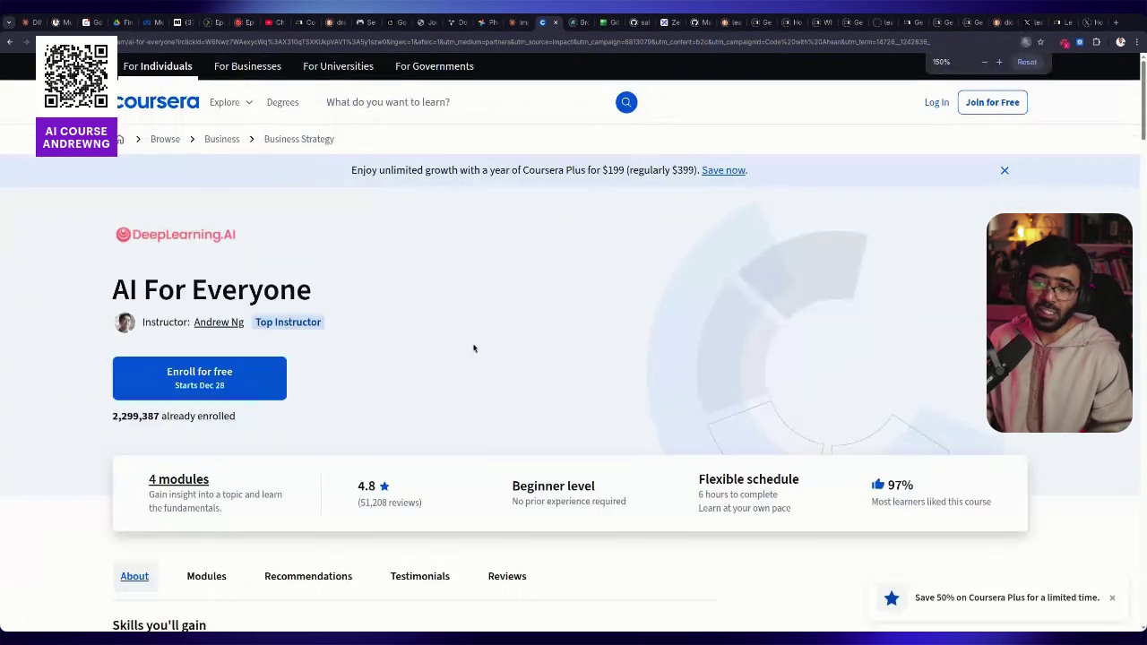
scroll(474, 349, down, 3)
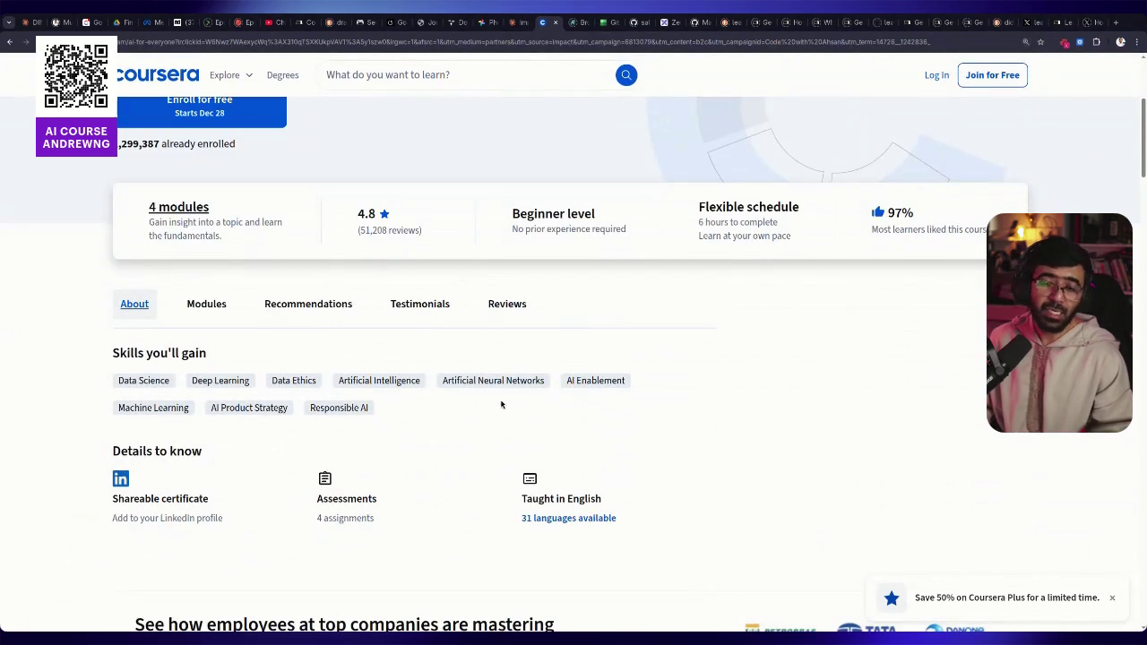
scroll(494, 409, down, 3)
scroll(430, 377, up, 5)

- **Exercise**:
All lines above that contain the word "down" are to be copied.

- **Exercise solution**:
scroll(474, 349, down, 3)
scroll(494, 409, down, 3)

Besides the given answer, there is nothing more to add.